Alsowaida Yazed S, Alsolami Ahmed, Almangour Thamer A, Abraham Ivo
Department of Clinical Pharmacy, College of Pharmacy, University of Ha'il, Ha'il, Saudi Arabia.
Department of Internal Medicine, College of Medicine, University of Ha'il, Ha'il, Saudi Arabia.
Expert Opin Drug Saf. 2025 Feb 1:1-8. doi: 10.1080/14740338.2025.2461199.
Immune and targeted anti-cancer therapies are associated with an increased risk of infectious complications. The objectives of the present study were to evaluate the infectious complications associated with immune and targeted anti-cancer drugs.
This was a retrospective study for immune and targeted anti-cancer drugs submitted to the FDA Adverse Event Reporting System (FAERS) from 1996 to 20 March 2024. The primary outcome was the rate of infectious disease events, and the secondary outcomes were the incidence of febrile neutropenia (FN), all-cause mortality, and the top 10 infections in each class.
Our study included 14 drug classes comprising 44 drugs. The incidence of infectious complications was 14.31% (110,671/773,130). The highest incidence rate was reported with IL-6 inhibitors (30.89%), the highest incidence of FN was reported with Histone deacetylase inhibitors (8.43%), and the highest all-cause mortality was reported with BCR-ABL tyrosine kinase inhibitors (17.17%).

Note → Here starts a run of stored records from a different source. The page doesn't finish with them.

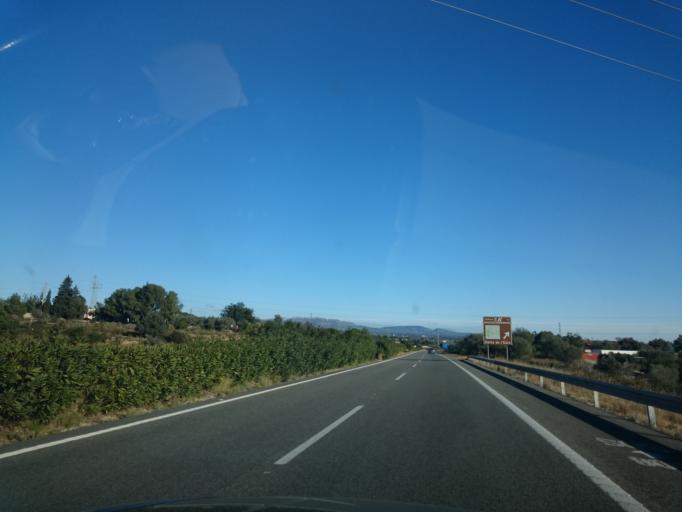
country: ES
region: Catalonia
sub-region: Provincia de Tarragona
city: Masdenverge
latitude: 40.7094
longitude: 0.5532
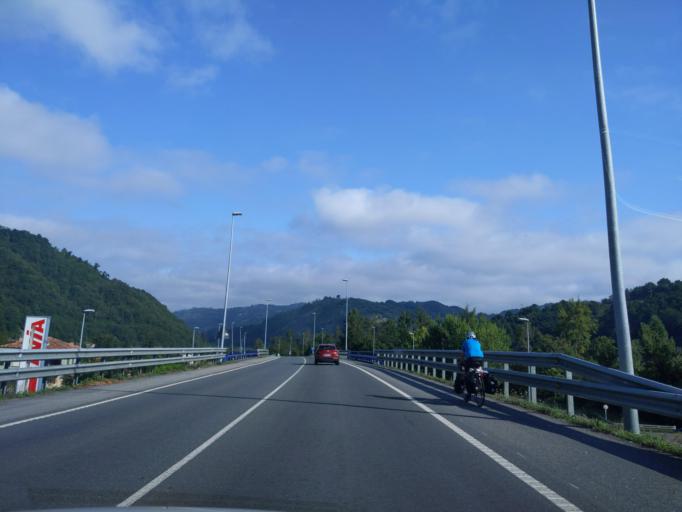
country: ES
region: Asturias
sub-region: Province of Asturias
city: Pola de Laviana
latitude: 43.2491
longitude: -5.5680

Immune and targeted anti-cancer therapies vary in the incidence of infectious complications. Pirtobrutinib, copanlisib, sirolimus, vorinostat, and tocilizumab were associated with high infectious complications (>30%) that warrant emphasis in the clinical guidelines. Thus, clinicians should vigilantly monitor patients undergoing immune and targeted therapies for infectious complications and use antimicrobial prophylaxes when indicated.
免疫和靶向抗癌疗法与感染性并发症风险增加相关。本研究的目的是评估与免疫和靶向抗癌药物相关的感染性并发症。
这是一项对1996年至2024年3月20日提交给美国食品药品监督管理局不良事件报告系统(FAERS)的免疫和靶向抗癌药物的回顾性研究。主要结局是传染病事件发生率,次要结局是发热性中性粒细胞减少症(FN)的发生率、全因死亡率以及各类别中排名前10的感染。
我们的研究包括14类药物,共44种药物。感染性并发症的发生率为14.31%(110,671/773,130)。白细胞介素-6抑制剂的发生率最高(30.89%),组蛋白去乙酰化酶抑制剂的FN发生率最高(8.43%),BCR-ABL酪氨酸激酶抑制剂的全因死亡率最高(17.17%)。
免疫和靶向抗癌疗法的感染性并发症发生率各不相同。pirtobrutinib、copanlisib、西罗莫司、伏立诺他和托珠单抗与高感染性并发症(>30%)相关,值得在临床指南中强调。因此,临床医生应密切监测接受免疫和靶向治疗的患者是否发生感染性并发症,并在有指征时使用抗菌预防措施。